Here, in response to plaintiffs document production demands, defendants produced a comprehensive “Privilege Log,” setting forth the names of the author of each document in the “Privilege Log,” the persons to whom each document was sent, the date on which each document was sent and a description of each document. Defendants’ in-house counsel submitted an affidavit in which he described his participation in the fact-gathering process that was incident to his provision of legal advice to defendants, as opposed to business advice, in response to the difficulties encountered by defendants with respect to the projects in question and in satisfying plaintiffs concerns.
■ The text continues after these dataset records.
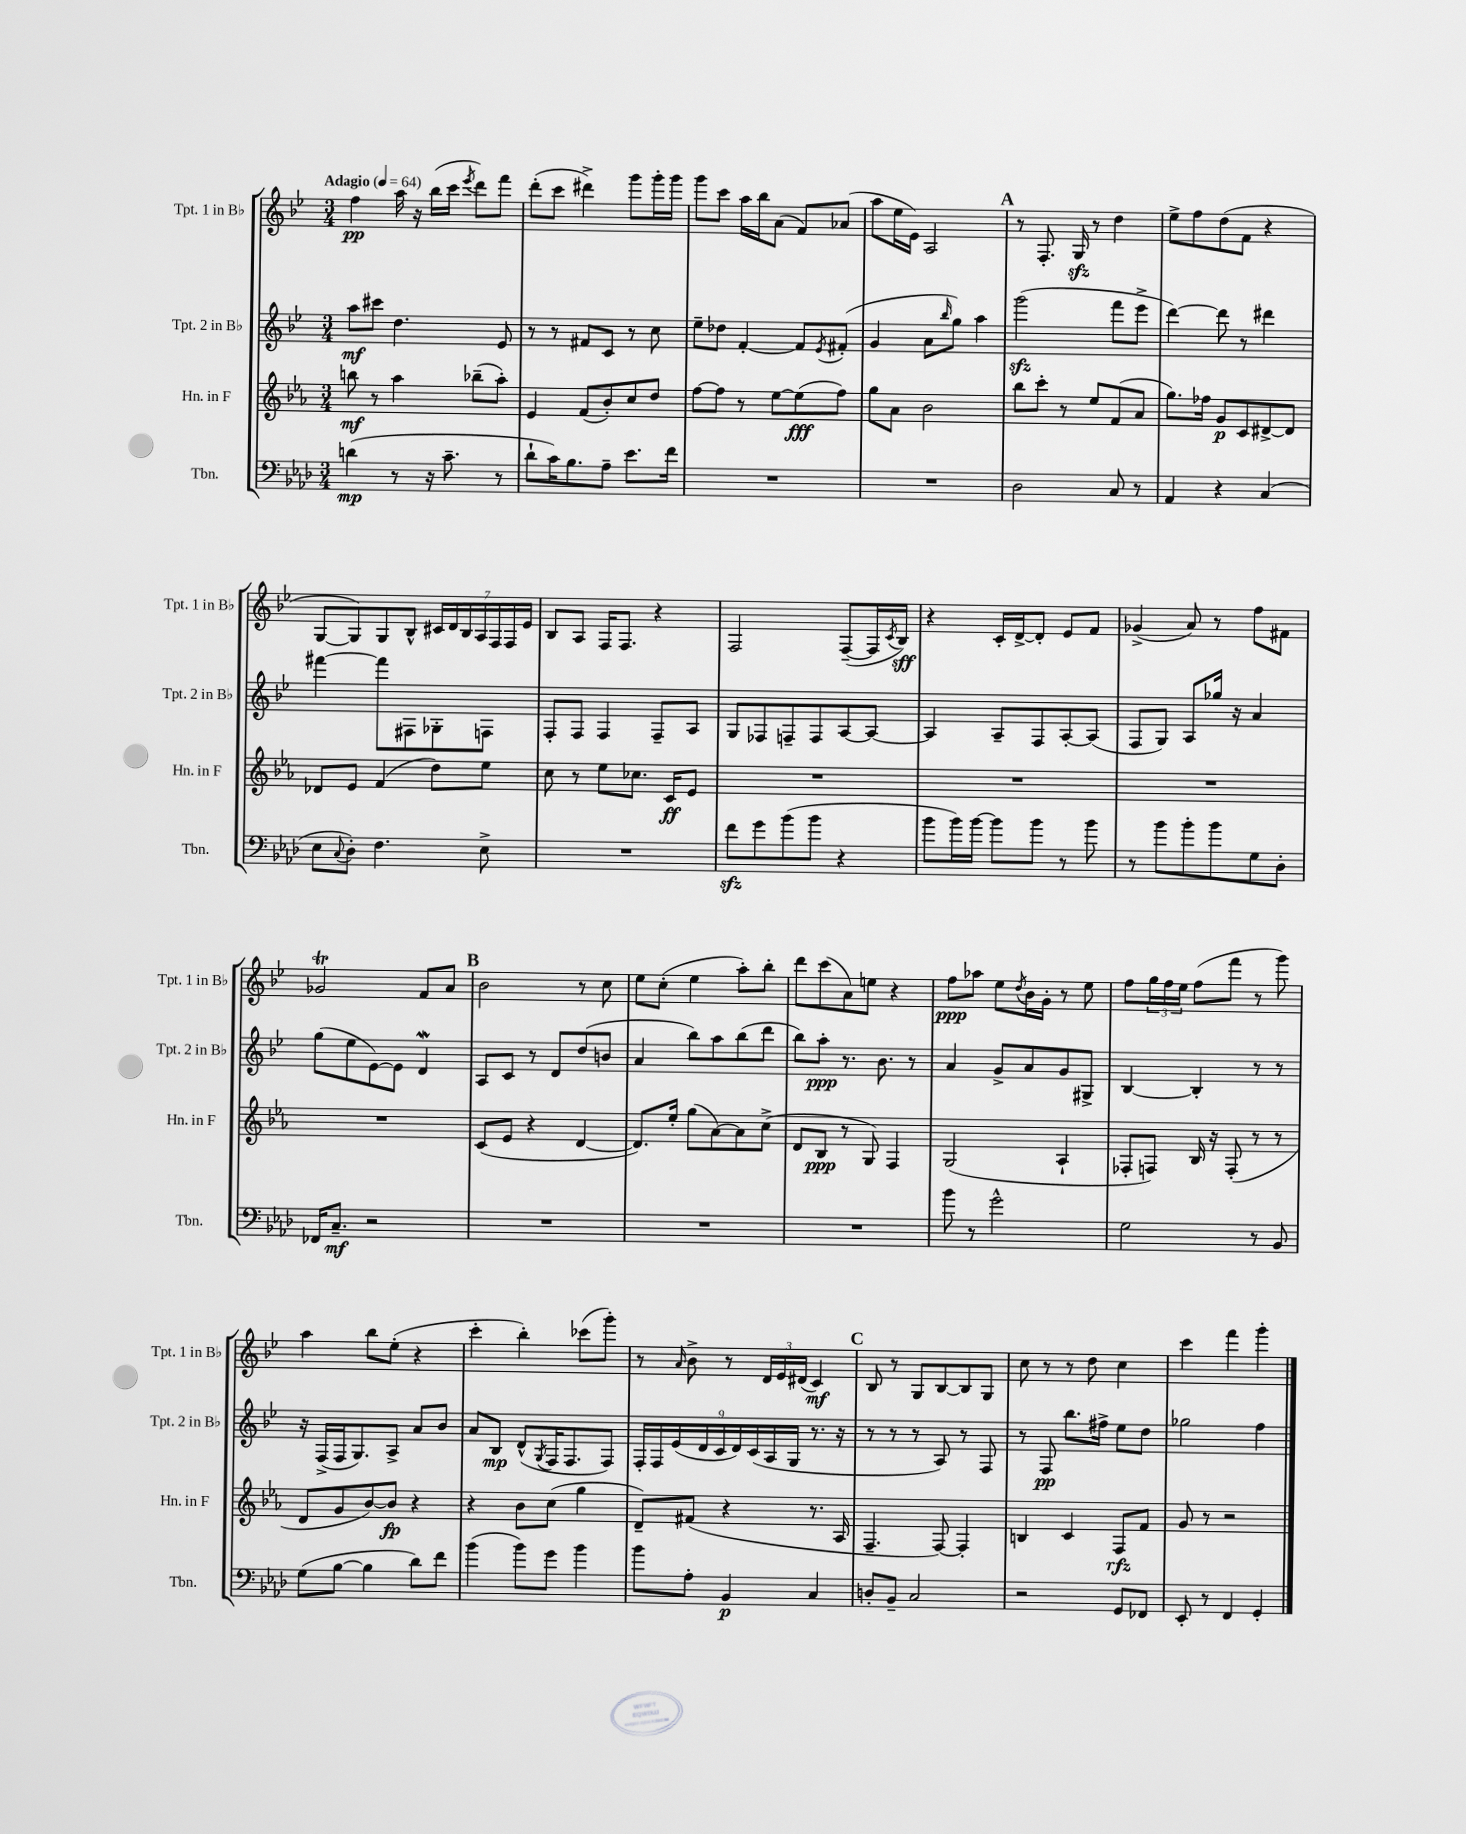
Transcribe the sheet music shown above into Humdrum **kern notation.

**kern	**kern	**kern	**kern
*staff4	*staff3	*staff2	*staff1
*clefF4	*clefG2	*clefG2	*clefG2
*k[b-e-a-d-]	*k[b-e-a-]	*k[b-e-]	*k[b-e-]
*M3/4	*M3/4	*M3/4	*M3/4
*MM64	*MM64	*MM64	*MM64
(4d	8bb	8aa	4ff
.	8r	8ccc#	.
8r	4aa-	4.dd	16aa
.	.	.	16r
16r	.	.	(16bb-
8.c~	.	.	16ccc
.	.	.	8qeee-
.	(8bb-~	.	8ddd)
8r	8aa-')	8e-	8fff
=	=	=	=
8d-`	4e-	8r	(8ddd'
16c)	.	8r	8ccc
8.B-	.	.	.
.	(8f	8f#	4ddd#^)
8A-~	8b-')	8c	.
8.e-	8cc	8r	8ggg
.	8dd	8cc	16ggg'
16f	.	.	16ggg
=	=	=	=
2.r	[8ff	8ee-~	8ggg
.	8ff]	8dd-	8ccc
.	8r	[4f'	16aa
.	.	.	16bb-
.	[8ee-	.	(8a
.	(8ee-]	8f]	8f)
.	.	8qe-	.
.	8ff)	(8f#'	(8a-
=	=	=	=
2.r	8gg	4g	8aa
.	8a-	.	16ee-
.	.	.	16e-)
.	2b-	8a	2A
.	.	16qqbb-	.
.	.	8gg)	.
.	.	4aa	.
=	=	=	=
2D-	8bb-	(2ggg	8r
.	8ccc'	.	8.F'
.	8r	.	.
.	.	.	16G
.	8ee-	.	8r
8C	(8f	8fff	4dd
8r	8a-	8eee-^	.
=	=	=	=
4AA-	8.gg)	[4ddd)	8ee-^
.	.	.	8ff
.	16ff-	.	.
4r	8g	8ddd]	(8dd
.	8c	8r	8f
(4C	[8d#^	4ddd#	4r
.	8d#]	.	.
=	=	=	=
8E-	8d-	[4fff#	[8G
8qqC	.	.	.
8D-')	8e-	.	8G])
4.F	(4f	8fff#]	8G
.	.	8F#	8B-^^
.	8dd)	8G-'	28c#
.	.	.	28d
.	.	.	28B-
.	.	.	28A
8E-^	8ee-	8F	.
.	.	.	28F
.	.	.	28F
.	.	.	28e-
=	=	=	=
2.r	8cc	8F'	8B-
.	8r	8F	8A
.	8ee-	4F	16F
.	.	.	8.F
.	8.cc-	.	.
.	.	8F~	4r
.	16c	.	.
.	8e-	8A	.
=	=	=	=
8f	2.r	8G	2F
8g	.	8F-	.
(8b-	.	8F~	.
8b-	.	8F	.
4r	.	[8A	([8F~
.	.	8A_	16F]
.	.	.	8qc
.	.	.	16B-)
=	=	=	=
8b-	2.r	4A]	4r
16b-)	.	.	.
[16b-	.	.	.
8b-]	.	8A~	16c'
.	.	.	[16d^
8b-	.	8F	8d']
8r	.	[8A'	8e-
8b-	.	(8A]	8f
=	=	=	=
8r	2.r	8F	(4g-^
8b-	.	8G)	.
8b-'	.	8A	8a)
8b-	.	16gg-	8r
.	.	16r	.
8G	.	4a	8ff
8D-'	.	.	8f#
=	=	=	=
16FF-	2.r	(8gg	2g-
8.C~	.	.	.
.	.	8ee-	.
2r	.	[8e-)	.
.	.	8e-]	.
.	.	4d	8f
.	.	.	8a
=	=	=	=
2.r	(8c	8A	2b-
.	8e-	8c	.
.	4r	8r	.
.	.	8d	.
.	[4d	(8dd	8r
.	.	8b	8cc
=	=	=	=
2.r	8.d])	4a	8ee-
.	.	.	(8cc'
.	16ee-'	.	.
.	(8gg	8bb-)	4ee-
.	[8a-)	8aa	.
.	8a-]	(8bb-	8aa')
.	(8cc^	8ddd	8bb-'
=	=	=	=
2.r	8d	8bb-)	8ddd
.	8B-	8aa'	(8ccc
.	8r	8.r	8a)
.	8G)	.	8ee
.	.	8.b-	.
.	4F	.	4r
.	.	8r	.
=	=	=	=
8b-	(2G	4a	8ff
8r	.	.	8aa-
2g^^	.	8g^	8ee-
.	.	.	8qdd
.	.	8a	16b-
.	.	.	16g'
.	4A-`	8g	8r
.	.	8G#^	8ee-
=	=	=	=
2G	8F-'	[4B-	8ff
.	8F)	.	24gg
.	.	.	24ff
.	.	.	24ee-
.	16B-	4B-']	(8ff
.	16r	.	.
.	(8F'	.	8fff
8r	8r	8r	8r
8BB-	8r	8r	8ggg)
=	=	=	=
(8G	8d	16r	4aa
.	.	(16F^	.
[8B-	8g	16F	.
.	.	8.G)	.
4B-]	[8b-)	.	8bb-
.	8b-]	8A^	(8ee-'
8d-)	4r	8a	4r
8f	.	8b-	.
=	=	=	=
(4b-	4r	8a	4ccc'
.	.	8B-	.
8b-)	8b-	(8d^^	4bb-')
.	.	8qG	.
8g	(8cc	16F	.
.	.	8.F	.
4b-	4gg	.	(8ccc-
.	.	8F)	8ggg')
=	=	=	=
8b-	8d~)	18F'	8r
.	.	18F	.
.	.	(18e-	.
.	.	.	16qqa
8A-'	(8f#	.	8b-^
.	.	18d	.
.	.	18c	.
4BB-	4r	.	8r
.	.	18d)	.
.	.	(18c	.
.	.	.	24d
.	.	18A	.
.	.	.	24e-
.	.	18G	.
.	.	.	(24d#
4C	8.r	8.r	4c)
.	16A-	16r	.
=	=	=	=
8D'	4.F~	8r	8B-
8BB-~	.	8r	8r
2C	.	8r	8G
.	[8F)	8A)	[8B-
.	4F']	8r	8B-]
.	.	8F	8G
=	=	=	=
2r	4B	8r	8cc
.	.	8F	8r
.	4c	8.bb-	8r
.	.	.	8dd
.	.	16ff#^	.
8GG	8F	8ee-	4cc
8FF-	8f	8dd	.
=	=	=	=
8EE-'	8g	2gg-	4ccc
8r	8r	.	.
4FF	2r	.	4fff
4GG'	.	4ff	4ggg'
==	==	==	==
*-	*-	*-	*-
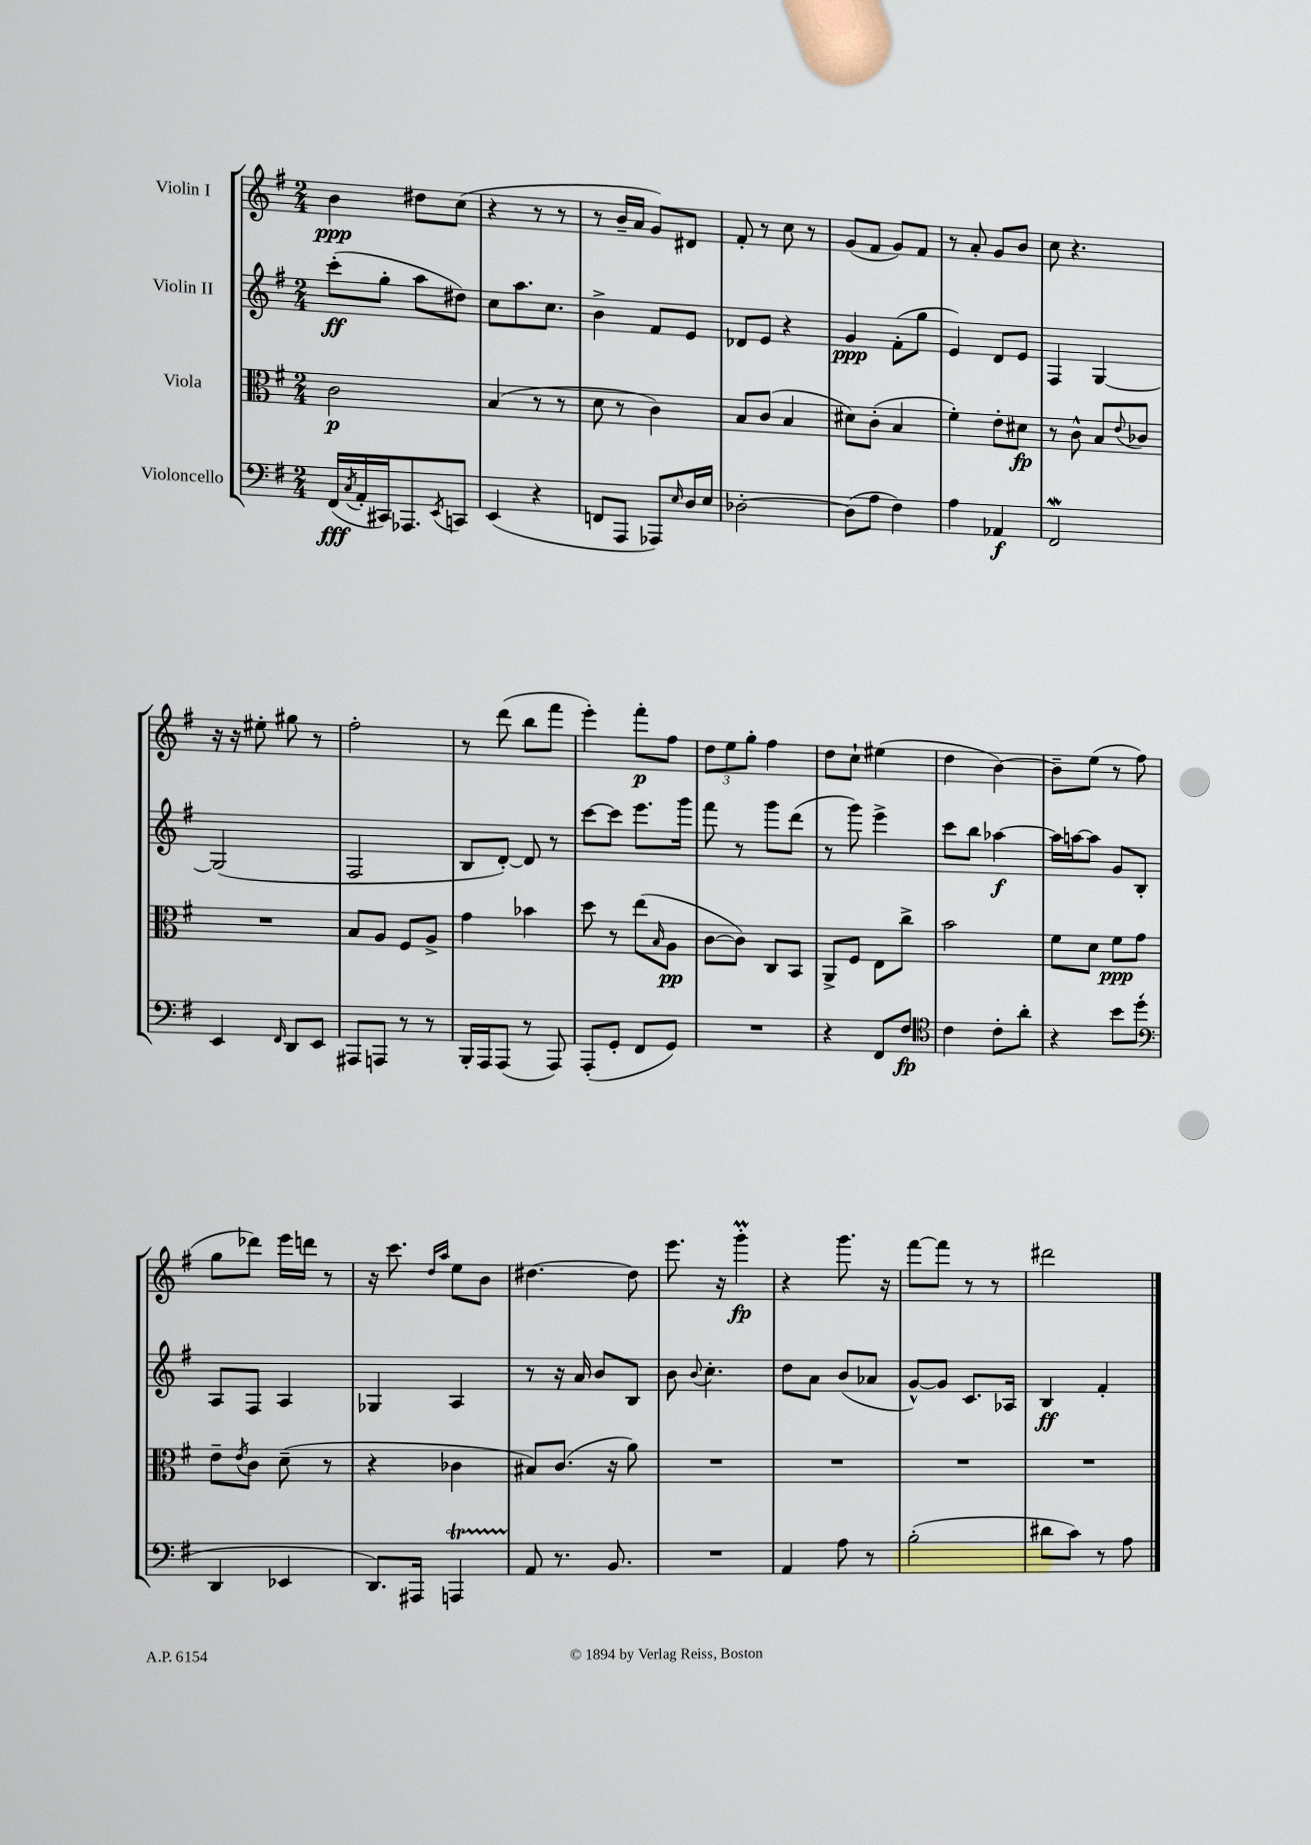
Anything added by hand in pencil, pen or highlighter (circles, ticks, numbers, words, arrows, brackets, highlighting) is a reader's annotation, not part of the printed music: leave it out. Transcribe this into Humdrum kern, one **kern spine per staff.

**kern	**kern	**kern	**kern
*staff4	*staff3	*staff2	*staff1
*clefF4	*clefC3	*clefG2	*clefG2
*k[f#]	*k[f#]	*k[f#]	*k[f#]
*M2/4	*M2/4	*M2/4	*M2/4
(16FF#	2c	(8ccc'	4b
8qC	.	.	.
16AA'	.	.	.
16CC#)	.	8gg'	.
8.AAA-	.	.	.
.	.	8aa	8dd#
8qEE	.	.	.
8CC	.	8dd#)	(8cc
=	=	=	=
(4EE	(4B	8cc	4r
.	.	8.aa	.
4r	8r	.	8r
.	.	8.cc	.
.	8r	.	8r
=	=	=	=
8FF	8d	4b^	8r
8AAA	8r	.	16b~
.	.	.	16a
8AAA-)	4c)	8f#	8g)
16qqE	.	.	.
16D	.	8e	8d#
16E	.	.	.
=	=	=	=
[2D-'	8B	8d-	8f#'
.	(8c	8e	8r
.	4B	4r	8cc
.	.	.	8r
=	=	=	=
(8D-]	8d#)	4g	(8g
8A	(8c'	.	8f#
4F#)	4B	(8f#'	8g)
.	.	8gg	8f#
=	=	=	=
4A	4f#')	4e)	8r
.	.	.	8a'
4AA-	8e'	8d	8g
.	8d#	8e	8b
=	=	=	=
2FF#	8r	4F#	8cc
.	8c^^	.	4.r
.	8B	[4G	.
.	8qqe	.	.
.	8c-	.	.
=	=	=	=
4EE	2r	(2G]	16r
.	.	.	16r
.	.	.	8ee#'
16qqFF#	.	.	.
8DD	.	.	8gg#
8EE	.	.	8r
=	=	=	=
8AAA#	8B	2F#	2ff#'
8AAA	8A	.	.
8r	8F#	.	.
8r	8A^	.	.
=	=	=	=
16BBB'	4g	8B	8r
16AAA	.	.	.
(8AAA	.	[8d')	(8ddd
8r	4b-	8d]	8bb
8AAA)	.	8r	8fff#
=	=	=	=
(8AAA'	8dd	[8ccc	4eee')
8GG'	8r	8ccc]	.
8FF#	(8ee	8.eee	8fff#'
.	16qqB	.	.
8GG)	8A	.	8ff#
.	.	16ggg	.
=	=	=	=
2r	[8c	8fff#	12dd
.	.	.	12ee
.	8c])	8r	.
.	.	.	12gg'
.	8C	8ggg	4ff#
.	8BB	(8ddd	.
=	=	=	=
4r	8AA^	8r	8dd
.	8F#	8ggg)	8cc`
8FF#	8E	4eee^	(4ee#
8F#	8cc^	.	.
=	=	=	=
*clefC4	*	*	*
4c	2b	8ccc	4dd
.	.	8bb	.
8c'	.	[4aa-	[4b)
8a'	.	.	.
=	=	=	=
4r	8f#	16aa-]	8b~]
.	.	[16aa	.
.	8d	8aa]	(8ee
8b	8f#	8g	8r
(8dd'	8g	8B'	8ff#
=	=	=	=
*clefF4	*	*	*
4DD	8e~	8A	8gg
.	8qe	.	.
.	8c	8F#	8ddd-)
4EE-	(8d~	4A	16eee
.	.	.	16ddd
.	8r	.	8r
=	=	=	=
8.DD)	4r	4G-	16r
.	.	.	8.ccc
16AAA#	.	.	.
.	.	.	16qqdd
.	.	.	16qqaa
4AAA	4c-	4A	8ee
.	.	.	8b
=	=	=	=
8AA	8B#)	8r	[4.dd#
8.r	(8.c	16r	.
.	.	16a	.
.	.	8b	.
8.BB	16r	.	.
.	8a)	8B	8dd#]
=	=	=	=
2r	2r	8b	8.eee
.	.	8qqb	.
.	.	4.cc'	.
.	.	.	16r
.	.	.	4ggg'
=	=	=	=
4AA	2r	8dd	4r
.	.	8a	.
8A	.	(8b	8.ggg
8r	.	8a-	.
.	.	.	16r
=	=	=	=
(2B'	2r	[8g^^)	[8fff#
.	.	8g]	8fff#]
.	.	8.c	8r
.	.	.	8r
.	.	16A-	.
=	=	=	=
8d#	2r	4B	2ddd#
8c)	.	.	.
8r	.	4f#'	.
8A	.	.	.
==	==	==	==
*-	*-	*-	*-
While a court is not bound by the conclusory characterizations of in-house counsel that his or her involvement was for the purpose of rendering legal advice, we perceive no justification for disregarding the contents of the affidavit submitted by in-house counsel describing his involvement as constituting legal rather than business advice (see Spectrum Sys. Intl. Corp., 78 NY2d at 380; New York Times Newspaper Div. of N.Y. Times Co. v Lehrer McGovern Bovis, 300 AD2d 169, 171 [2002]). Defendants’ in-house counsel further stated in his affidavit that in December 2005 he had a conversation with a high-ranking member of defendants’ management team and requested that defendants’ employees assemble information concerning the status of the project for use in his legal analysis concerning defendants’ potential liability. “[T]here is nothing in the law governing attorney-client privilege that precludes the privilege from attaching to client communications made in response to oral requests by attorneys” (New York Times Newspaper Div. of N.Y. Times Co., 300 AD2d at 172). The same reasoning applies when counsel asks high level corporate officers to have lower level officers or assistants gather facts and information incident to the provision of legal advice (see Orbit One Communications v Numerex Corp., 255 FRD 98, 104 [SD NY 2008]).

In any event, upon our own in camera review of the documents in question, as well as the undisputed facts in the record, we conclude that defendants established that 31 of the 32 documents in exhibit “A” challenged by plaintiff on appeal were created as part of in-house counsel’s fact-gathering process and investigation that formed the basis for in-house counsel’s legal advice and legal services (see Spectrum Sys. Intl. Corp., 78 NY2d at 379). We further conclude that 13 of the 14 documents in exhibit “B” challenged by plaintiff on appeal are not subject to disclosure inasmuch as they constitute privileged attorney-client communications. Finally, with respect to the two remaining documents challenged by plaintiff on appeal, i.e., document 19 in exhibit “A” and document 8 in exhibit “B,” we conclude that they were not subject to disclosure because they were prepared in anticipation of litigation (see CPLR 3101 [d] [2]). Present— Hurlbutt, J.P, Peradotto, Garni, Pine and Gorski, JJ.